Since its release, Foodfight! has been panned by critics and audiences alike, and is considered one of the worst films ever made: Mental Floss included it in a list of "10 Really Bad Movies that Define 'Bad Movies'" in 2012 and it appeared in lists of the worst movies ever made on Digital Trends in 2017, MSN in 2018, Fotogramas in 2020 and Time Out in 2022. It has also been referred to as one of the worst animated films ever made by Indiewire in 2015, Comic Book Resources in 2021, and twice by Screen Rant, in 2017 and 2020. In 2017, Rebecca Hawkes of The Daily Telegraph described Foodfight! as "the worst animated children's film ever made". In 2024, Collider not only named it the worst fantasy movie of the 2010s, but the "absolute worst [movie] of the 21st century, without any real competition."

A 2012 review by Kate Valentine of Hollywood News called it "by far the crappiest piece of crap I have ever had the misfortune to watch", and a 2013 article from The New York Times was similarly scathing, saying, "The animation appears unfinished [...] And the plot [...] is impenetrable and even offensive." The New York Times article also reported that Foodfight! has been "seized upon by Internet purveyors of bad cinema".

Describing the film as "one of those fall-of-civilization moments", Nathan Rabin of The A.V. Club wrote in 2013 that: "the grotesque ugliness of the animation alone would be a deal-breaker even if the film weren't also glaringly inappropriate in its sexuality, nightmare-inducing in its animation, and filled with Nazi overtones and iconography even more egregiously unfit for children than the script's wall-to-wall gauntlet of crude double entendres and weird intimations of inter-species sex". Rabin revisited Foodfight! in a 2019 article, stating that it "was the kind of bad movie I live for. This is the kind of movie so unbelievably, surreally and exquisitely terrible that you want to share it with the rest of the world. I was put on earth to suffer through abominations like Foodfight! so that society as a whole might benefit from my Christ-like sacrifice." In 2020, Esquires Tom Nicholson wrote that the film was "The Room, rendered in horribly sharp polygons" and that it was "easily the most horrifically ugly, confusing and unsettling animated film ever made."
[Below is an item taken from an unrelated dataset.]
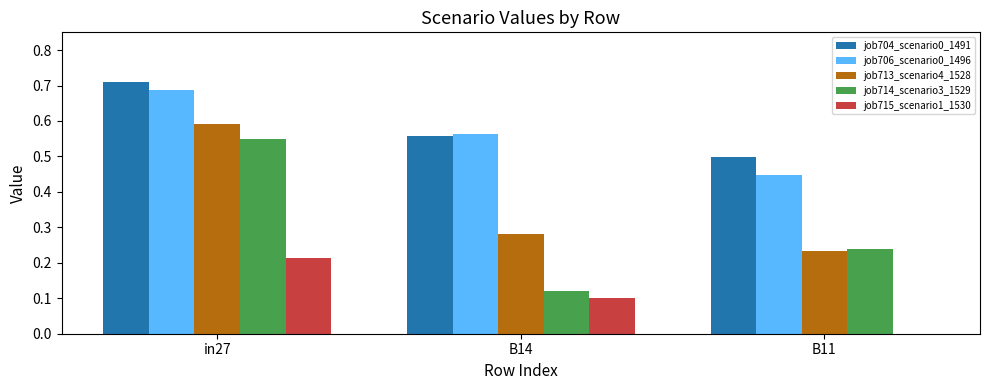

What is the sum of all job714_scenario3_1529 values?

0.9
In 2024, a YouTube documentary covering details in the production (with interviews and footage of early animation) called Rotten: Behind the Foodfight was released.

==Related media==

=== Merchandise ===
Associated Foodfight! merchandise was produced and was sold in stores and online, with a fair amount being released several years prior to the film, including plush toys and a Deluxe Sound Storybook.

=== Cancelled video game ===
A tie-in video game based on the film was being developed at Cat Daddy Games for PlayStation 2, Xbox, Wii and Nintendo DS from 2004 to early 2008, with a playable demo shown at E3 2006. It was intended to be distributed by 2K. The game was cancelled due to development difficulties and the constantly-changing deadlines caused by the film's delays, leading the developers to subsequently shift to other projects. Footage and details of the video game were leaked by one of the developers, Harley Howe, who also explained the game's development in depth on a blog Mimeohead, in July 2024.